_Exercise inputs_
____

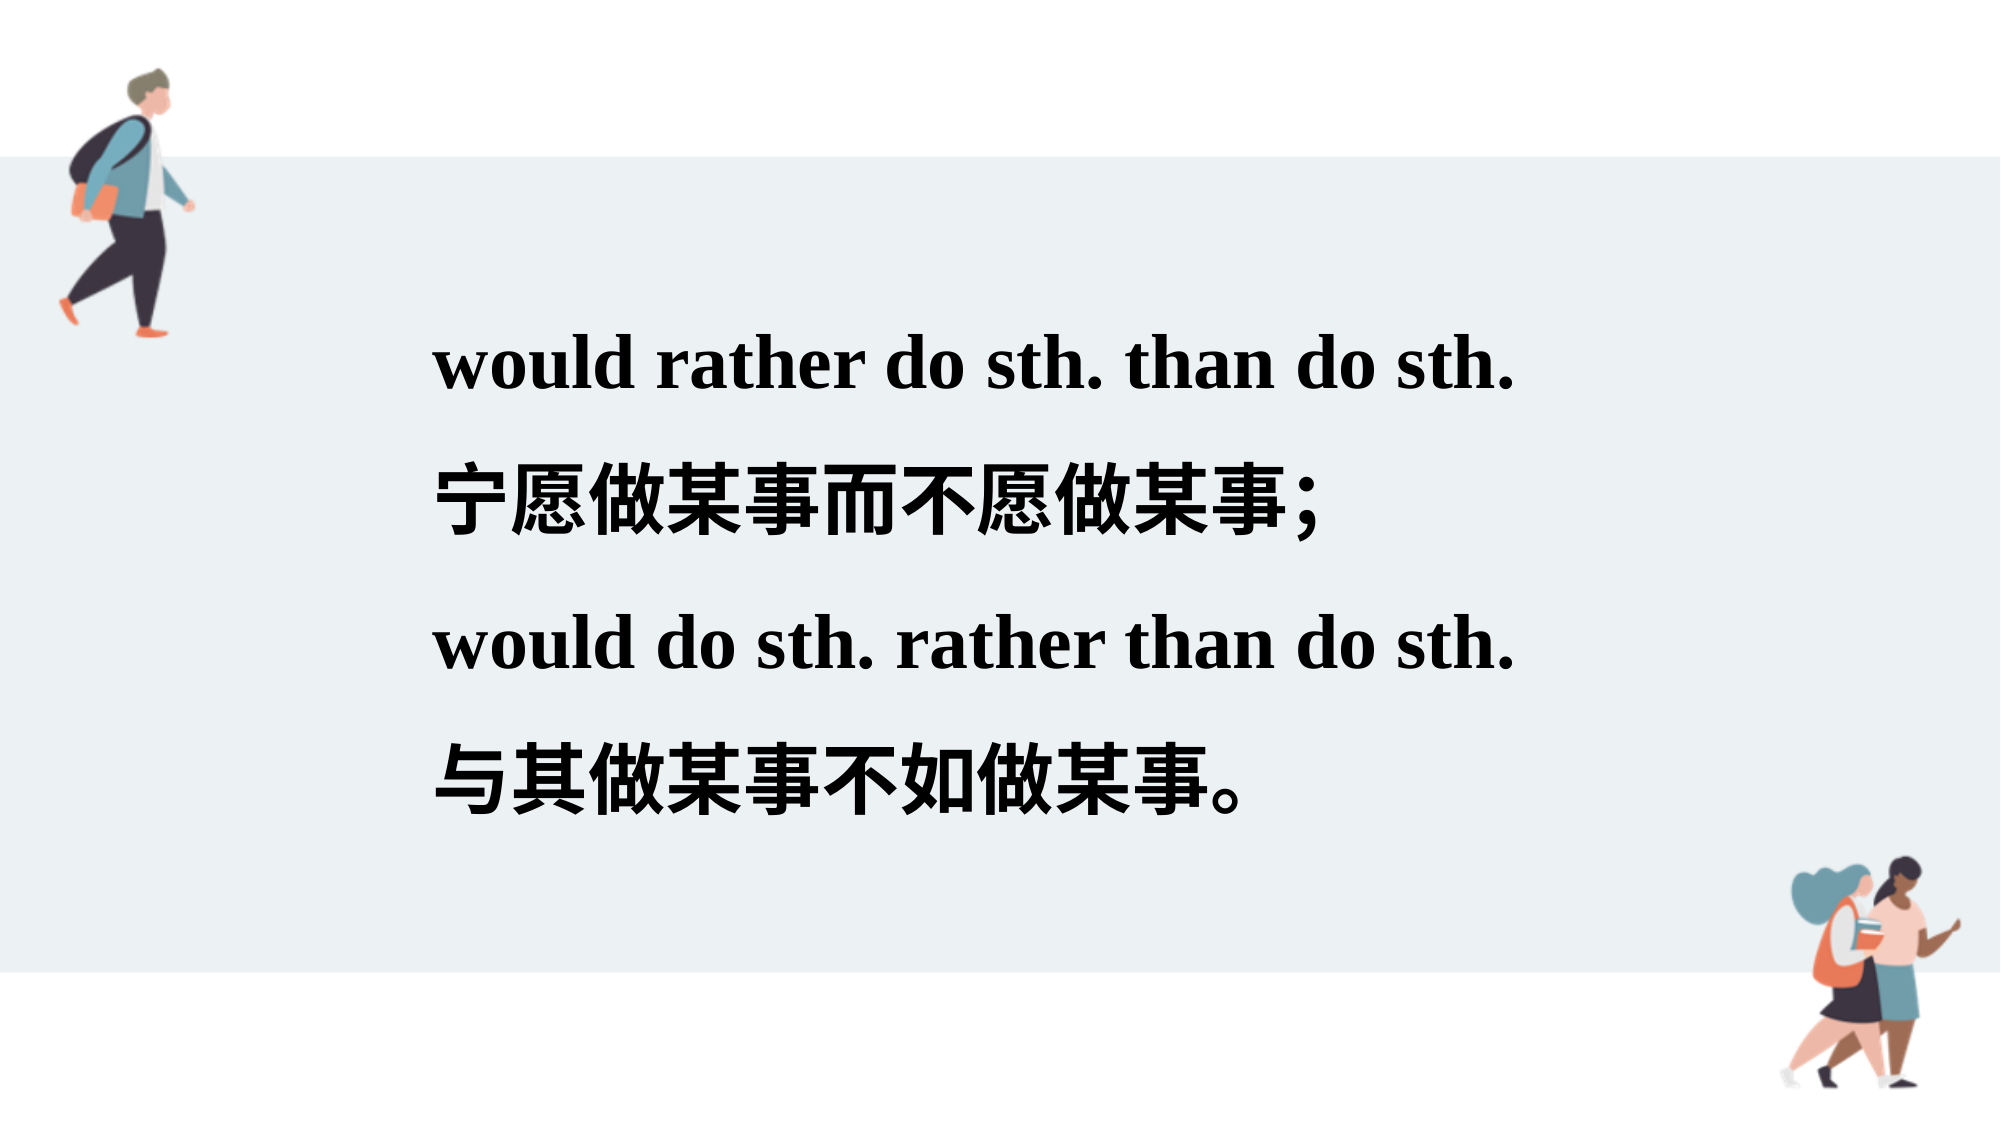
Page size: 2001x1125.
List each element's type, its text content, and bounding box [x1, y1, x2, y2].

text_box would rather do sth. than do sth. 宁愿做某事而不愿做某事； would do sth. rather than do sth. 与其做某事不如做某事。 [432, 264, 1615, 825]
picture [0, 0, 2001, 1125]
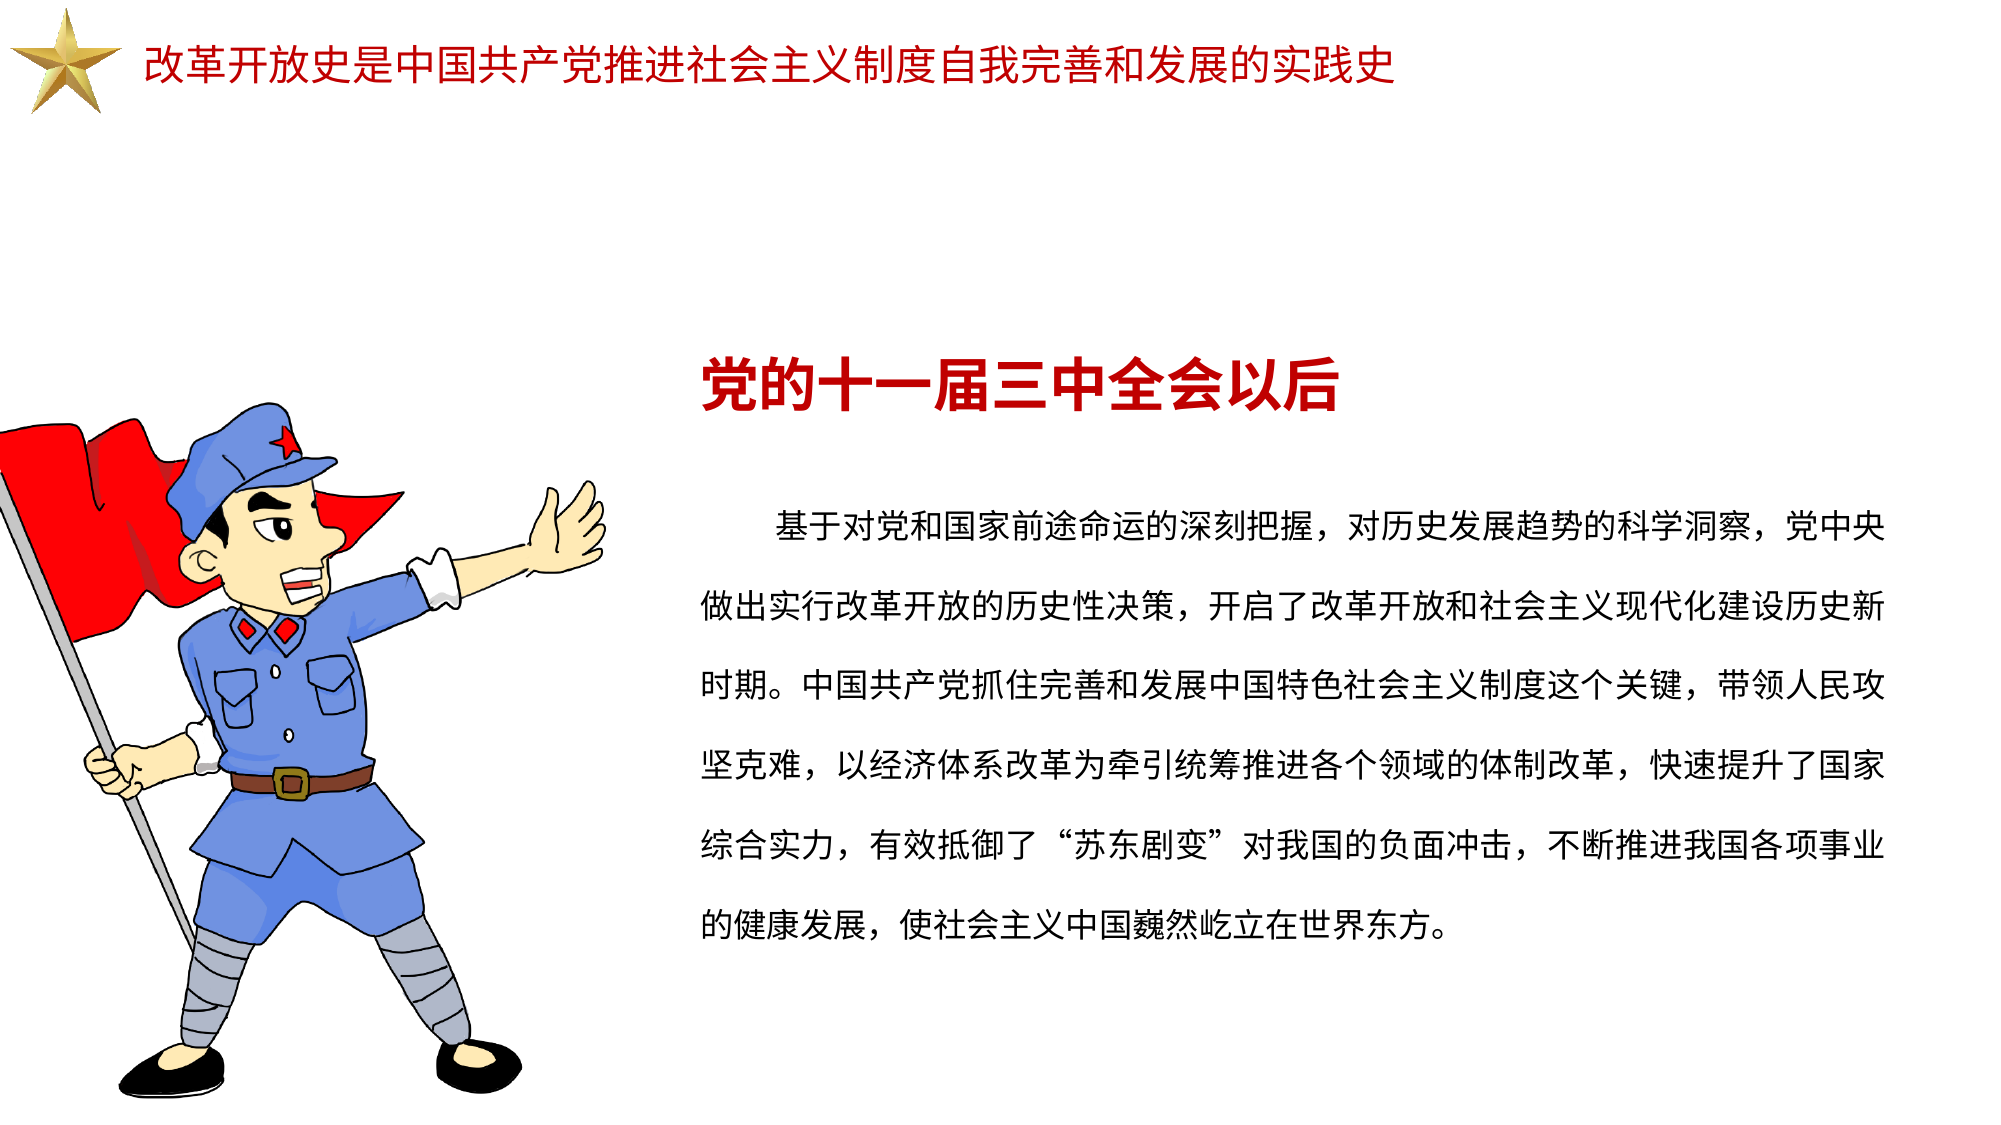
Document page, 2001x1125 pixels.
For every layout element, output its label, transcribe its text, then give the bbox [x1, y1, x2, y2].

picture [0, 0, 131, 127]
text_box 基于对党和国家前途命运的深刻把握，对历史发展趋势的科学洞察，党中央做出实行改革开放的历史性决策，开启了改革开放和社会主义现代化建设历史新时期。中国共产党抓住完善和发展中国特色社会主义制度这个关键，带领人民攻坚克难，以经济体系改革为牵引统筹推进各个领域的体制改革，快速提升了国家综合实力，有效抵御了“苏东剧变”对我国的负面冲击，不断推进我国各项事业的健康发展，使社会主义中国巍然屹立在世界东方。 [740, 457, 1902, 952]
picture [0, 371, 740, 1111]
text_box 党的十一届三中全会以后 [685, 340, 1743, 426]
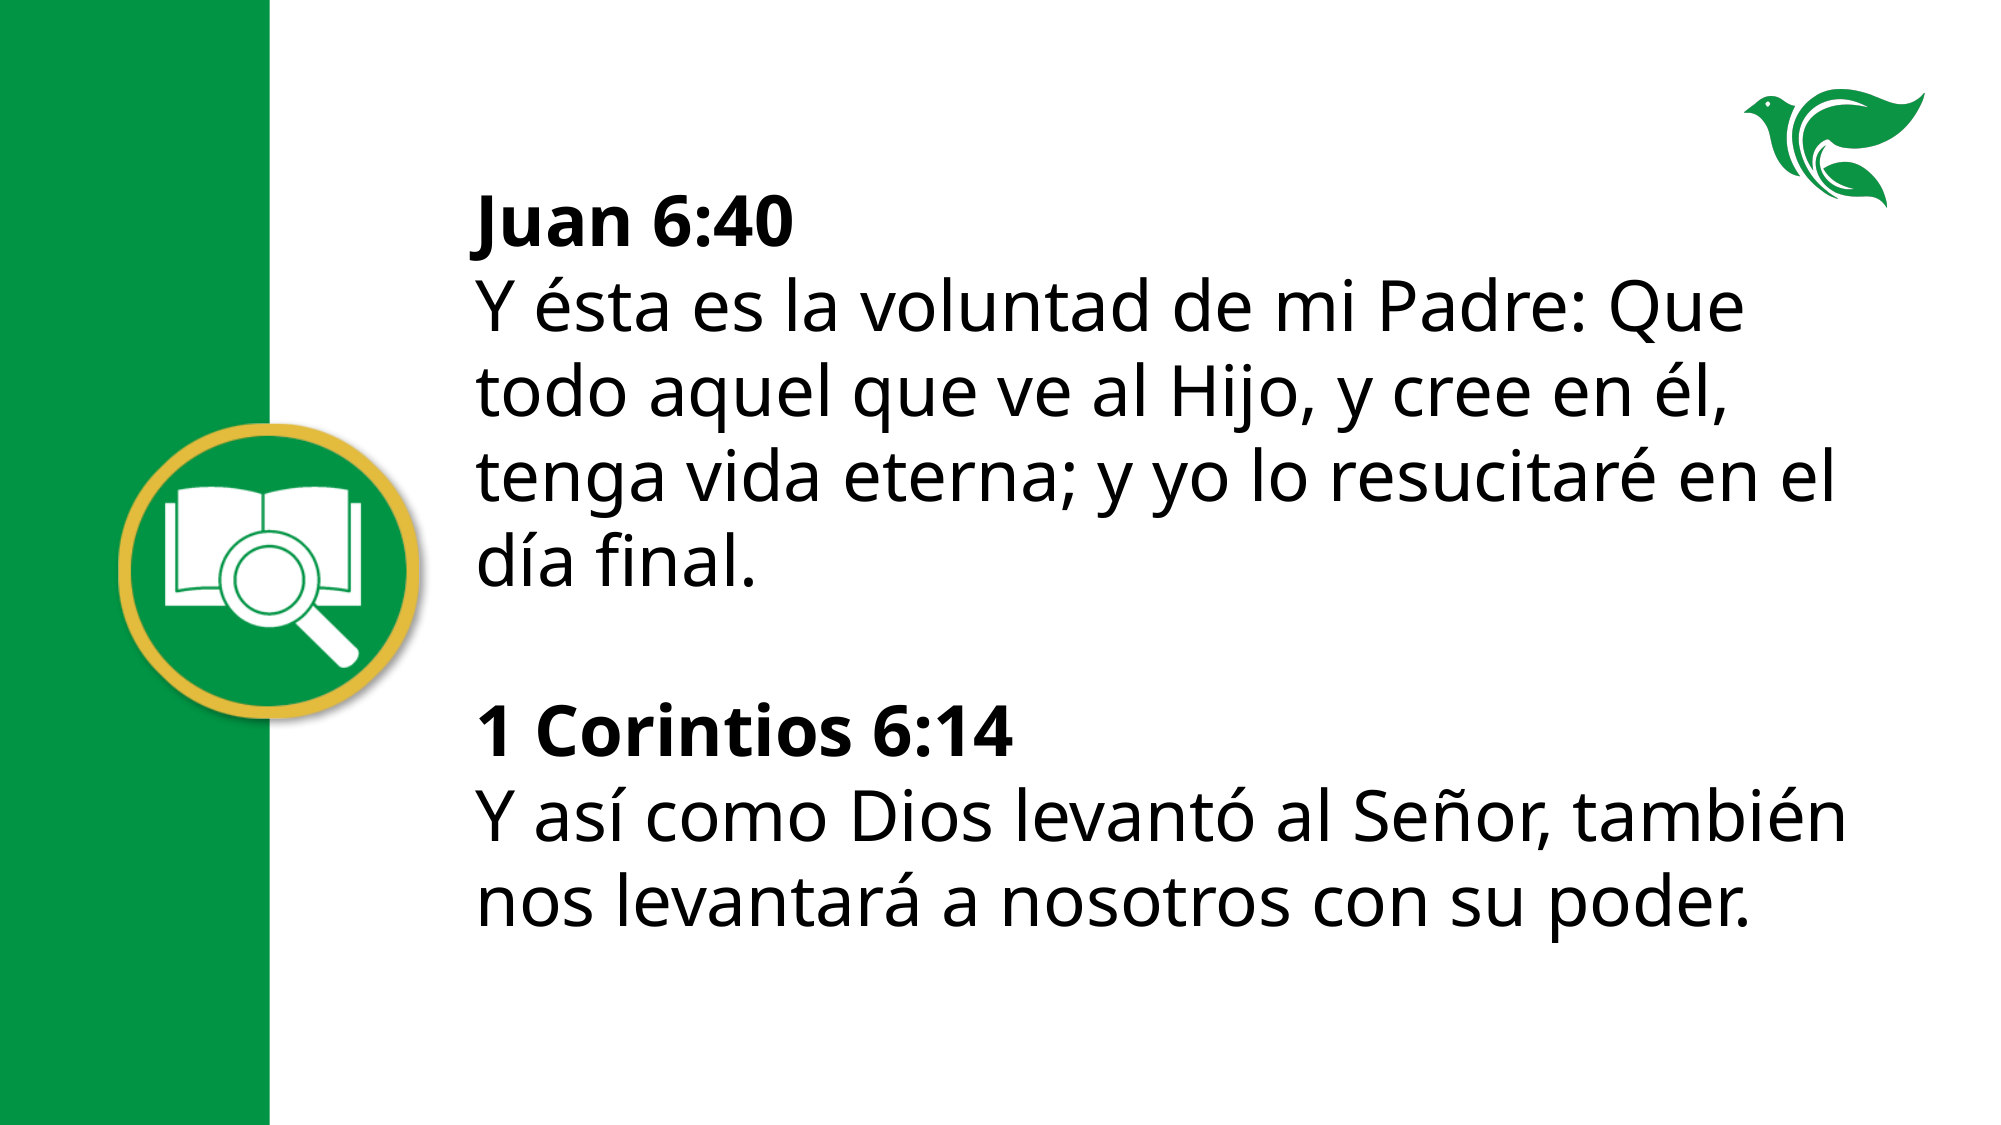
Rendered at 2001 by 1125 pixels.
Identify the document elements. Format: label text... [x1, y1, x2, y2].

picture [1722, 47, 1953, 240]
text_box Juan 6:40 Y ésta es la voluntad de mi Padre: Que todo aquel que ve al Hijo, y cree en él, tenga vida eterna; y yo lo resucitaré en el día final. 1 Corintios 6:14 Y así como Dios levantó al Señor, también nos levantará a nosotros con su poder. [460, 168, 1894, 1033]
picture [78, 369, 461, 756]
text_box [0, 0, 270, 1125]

____

_Brief_
From the line that includes "For every layout" on down to the last line of the entries above, set down each line exactly, leaving out the pictures.

_Solution for this problem_
For every layout element, output its label, transcribe its text, then give the bbox [x1, y1, x2, y2].

picture [0, 0, 131, 127]
text_box 基于对党和国家前途命运的深刻把握，对历史发展趋势的科学洞察，党中央做出实行改革开放的历史性决策，开启了改革开放和社会主义现代化建设历史新时期。中国共产党抓住完善和发展中国特色社会主义制度这个关键，带领人民攻坚克难，以经济体系改革为牵引统筹推进各个领域的体制改革，快速提升了国家综合实力，有效抵御了“苏东剧变”对我国的负面冲击，不断推进我国各项事业的健康发展，使社会主义中国巍然屹立在世界东方。 [740, 457, 1902, 952]
picture [0, 371, 740, 1111]
text_box 党的十一届三中全会以后 [685, 340, 1743, 426]
Rendered at 2001 by 1125 pixels.
Identify the document elements. Format: label text... [x1, y1, x2, y2].

picture [1722, 47, 1953, 240]
text_box Juan 6:40 Y ésta es la voluntad de mi Padre: Que todo aquel que ve al Hijo, y cree en él, tenga vida eterna; y yo lo resucitaré en el día final. 1 Corintios 6:14 Y así como Dios levantó al Señor, también nos levantará a nosotros con su poder. [460, 168, 1894, 1033]
picture [78, 369, 461, 756]
text_box [0, 0, 270, 1125]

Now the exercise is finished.